Ennesimo sfregio al Colosseo, preso di mira da un turista che ha inciso le iniziali del suo nome su un pilastro. L'episodio risale allo scorso weekend di sabato 19 e domenica 20 settembre ed è accaduto proprio nel cuore del centro storico di Roma, abitualmente popolato da migliaia di persone provenienti da tutto il Mondo. Si tratta di un cittadino irlandese di trentadue anni, in visita nella Capitale per trascorrere qualche giorno di vacanza, che i carabinieri del Comando di Roma Piazza Venezia hanno denunciato a piede libero per danneggiamento aggravato su cose di interesse storico e artistico. Secondo le informazioni apprese l'uomo si trovava nella zona del Parco Archeologico del Colosseo, per ammirare il monumento più visitato e amato del mondo, quando ha pensato di voler lasciare un segno tangibile del suo passaggio, incidendo con l'aiuto di un oggetto appuntito, le sue iniziali su un pilastro che si trova al primo livello dell'Anfiteatro Flavio. Il trentaduenne ha compito il gesto sicuro di non essere scoperto, ma il suo comportamento non è sfuggito ai militari, che lo hanno immediatamente fermato e deferito all'Autorità Giudiziaria.

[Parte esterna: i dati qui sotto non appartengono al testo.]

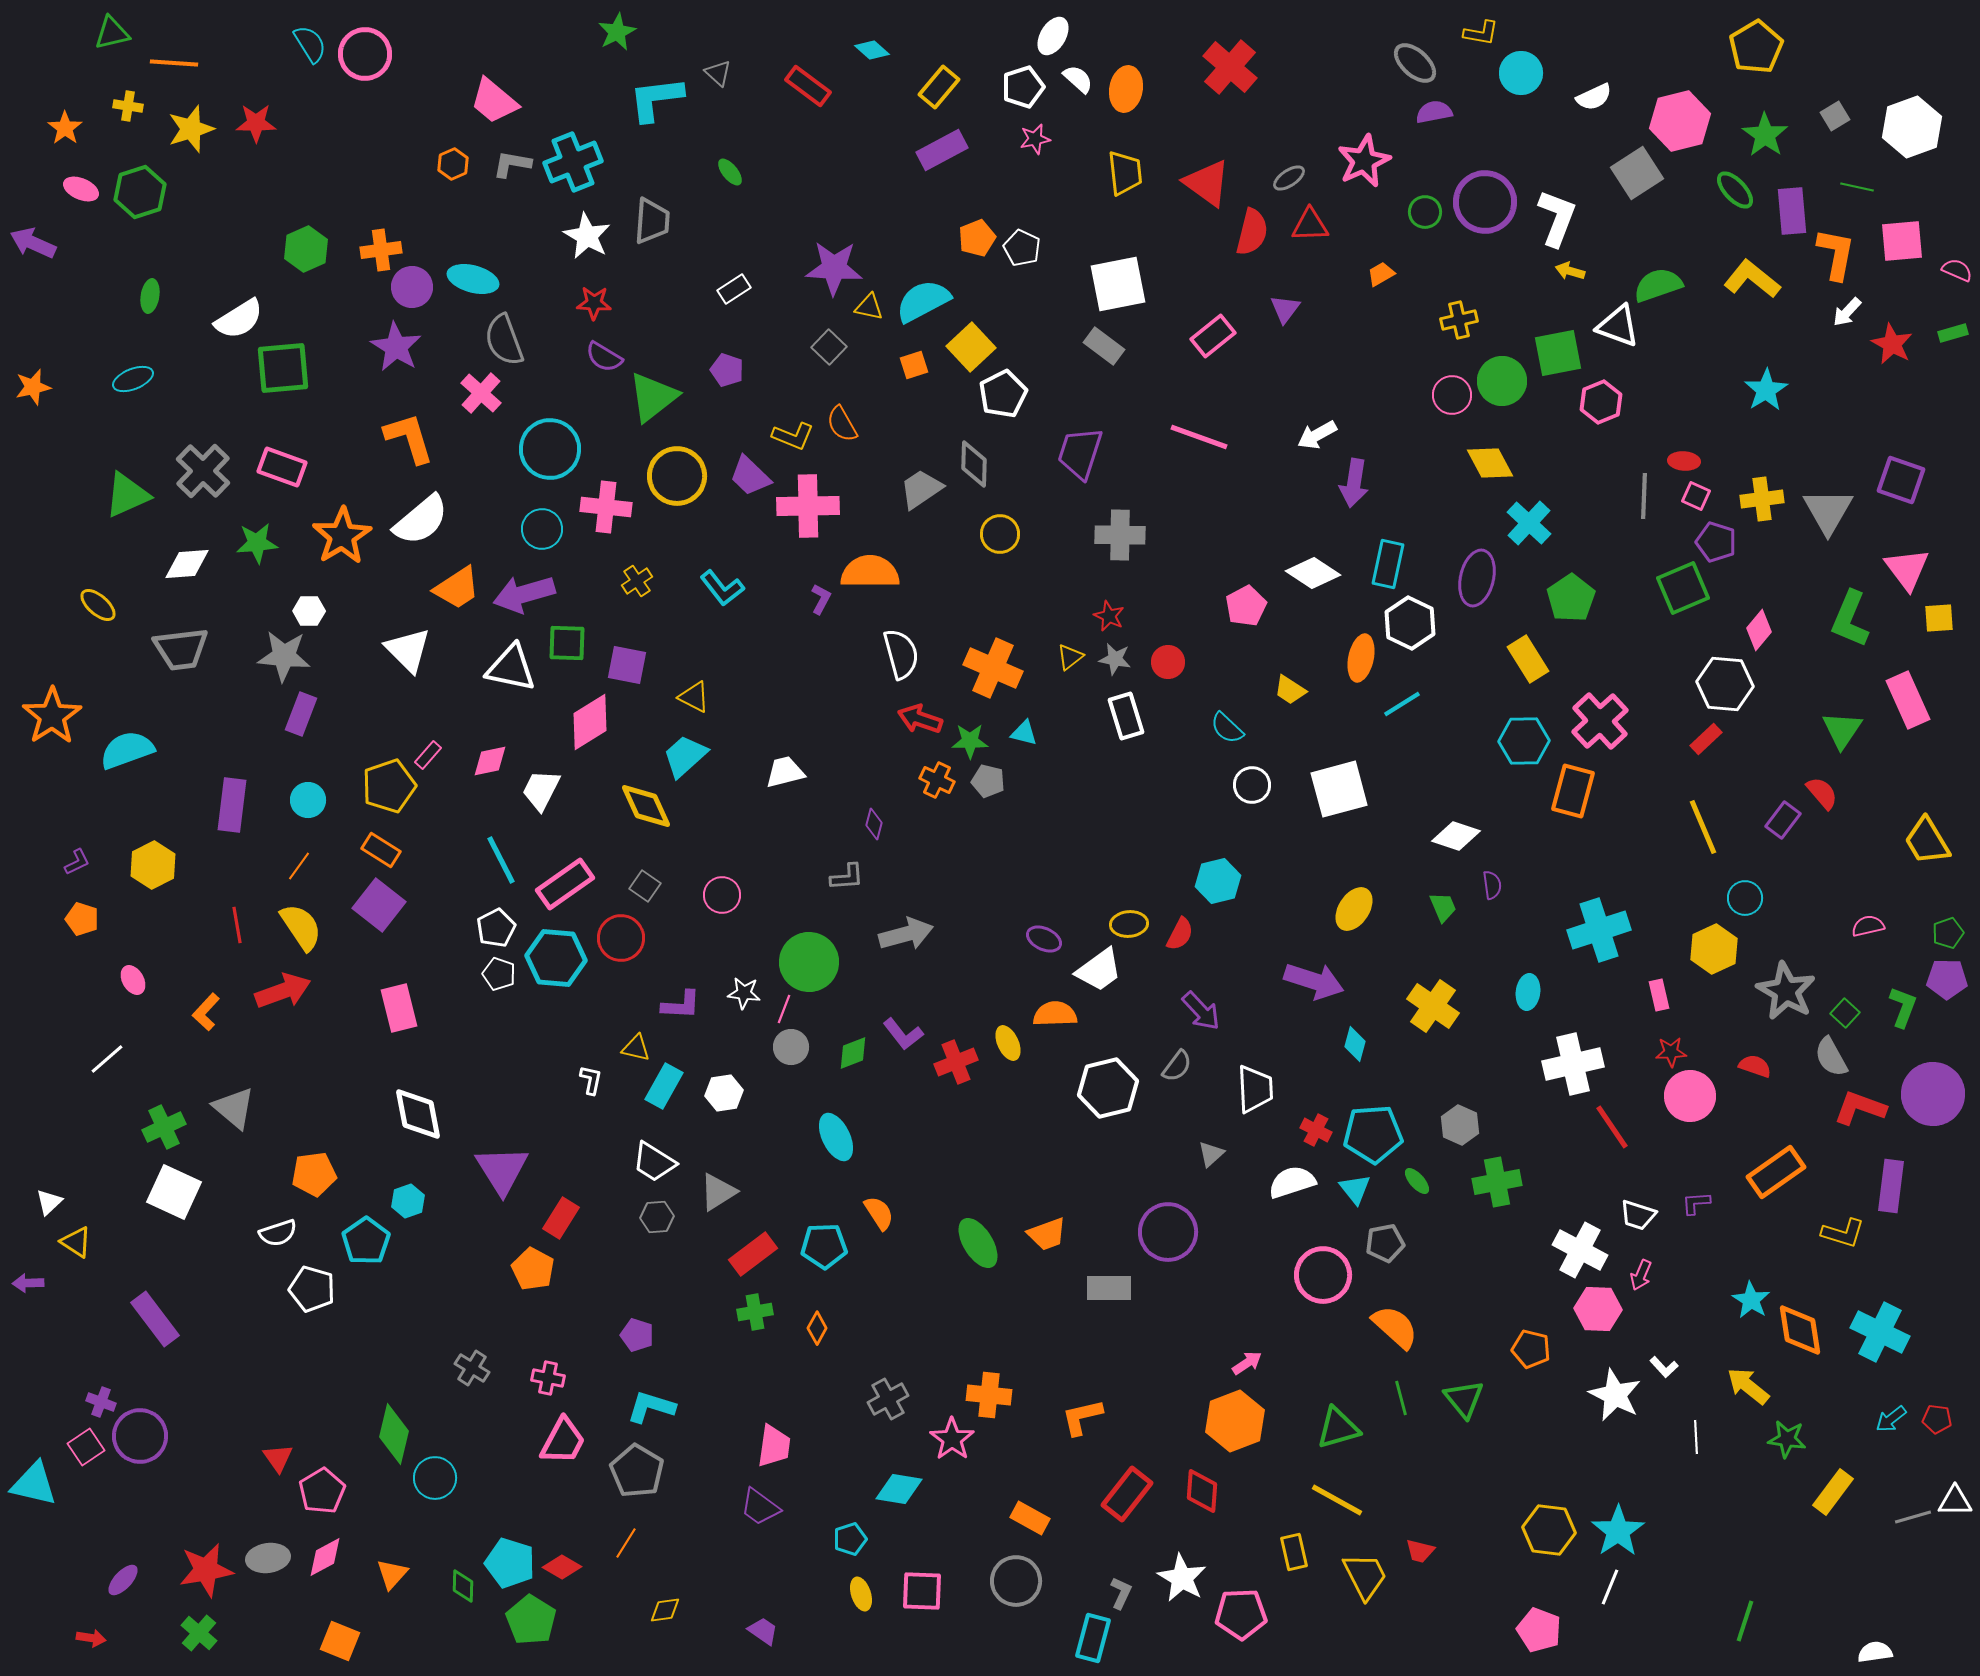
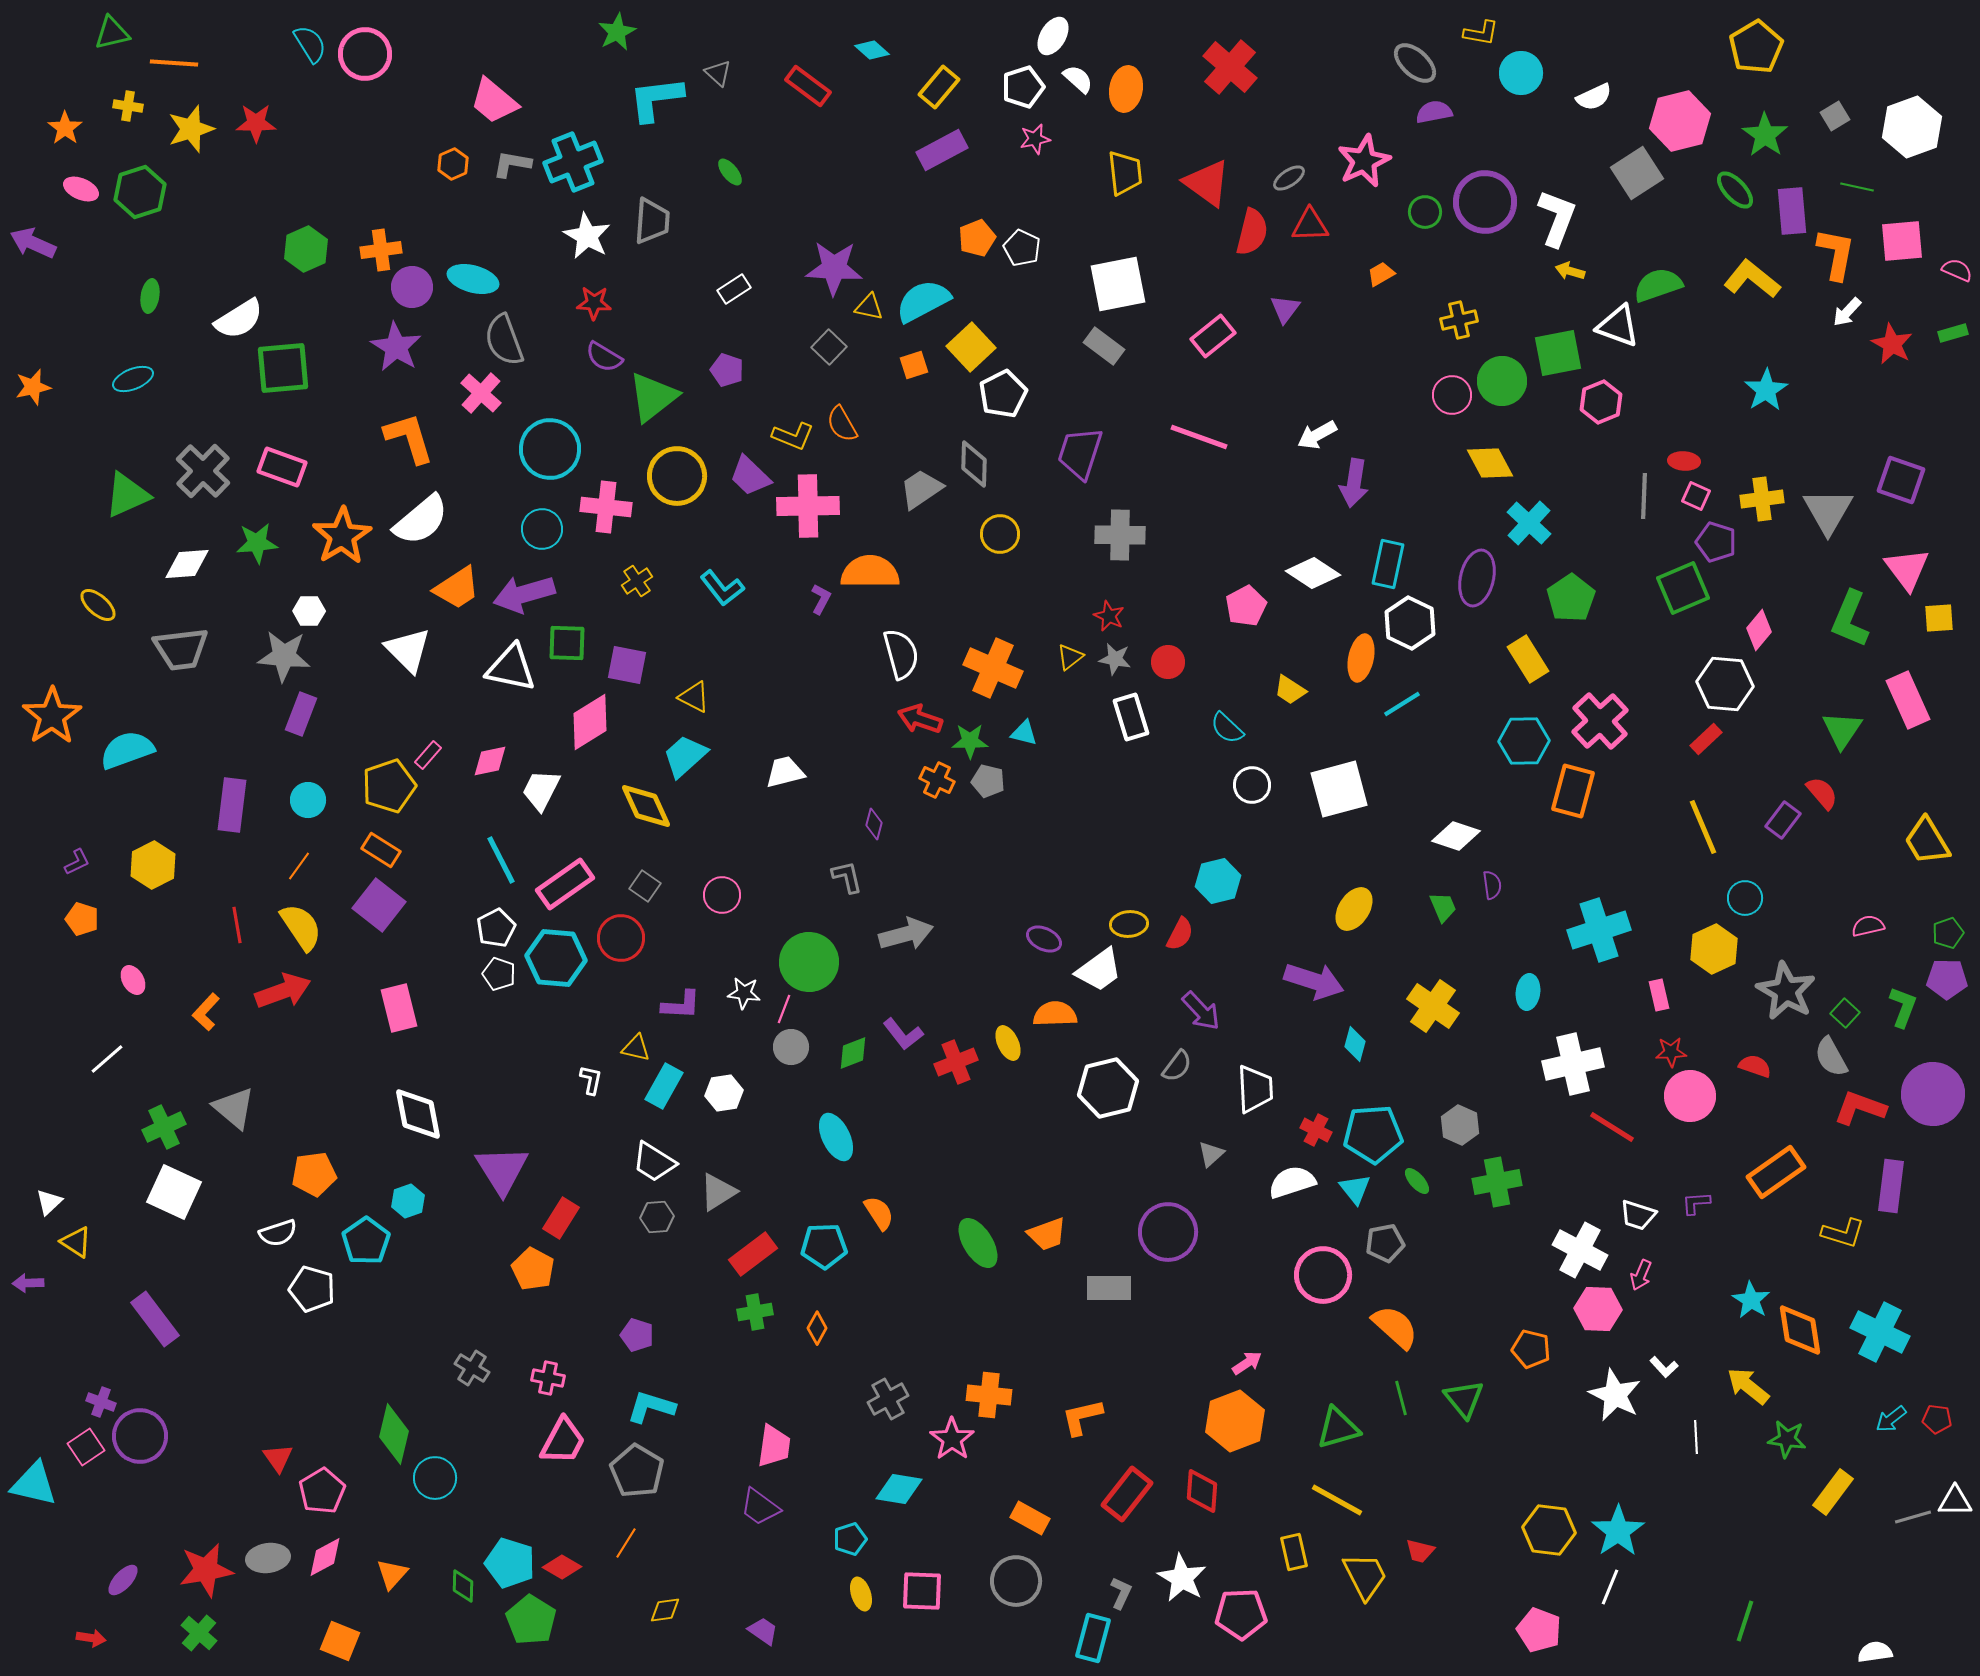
white rectangle at (1126, 716): moved 5 px right, 1 px down
gray L-shape at (847, 877): rotated 99 degrees counterclockwise
red line at (1612, 1127): rotated 24 degrees counterclockwise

Multati tre venditori ambulanti

I carabinieri durante lo scorso fine settimana nel corso dei consueti controlli nell'area compresa tra Colosseo, via dei Fori Imperiali e Piazza Venezia, contro i fenomeni di illegalità, degrado e abusivismo nel centro storico hanno multato tre cittadini provenienti dal Bangladesh, che stavano vendendo a passanti e turisti aste per selfie, bottigliette d’acqua e power bank per ricaricare i dispositivi elettronici. Tutta la merce esposta e destinata illegalmente alla vendita ai clienti di passaggio nella zona del Parco Archeologico del Colosseo è stata sequestrata, mentre nei confronti dei venditori ambulanti abusivi sono scattate le previste sanzioni amministrative per un ammontare complessivo di 16.500 euro.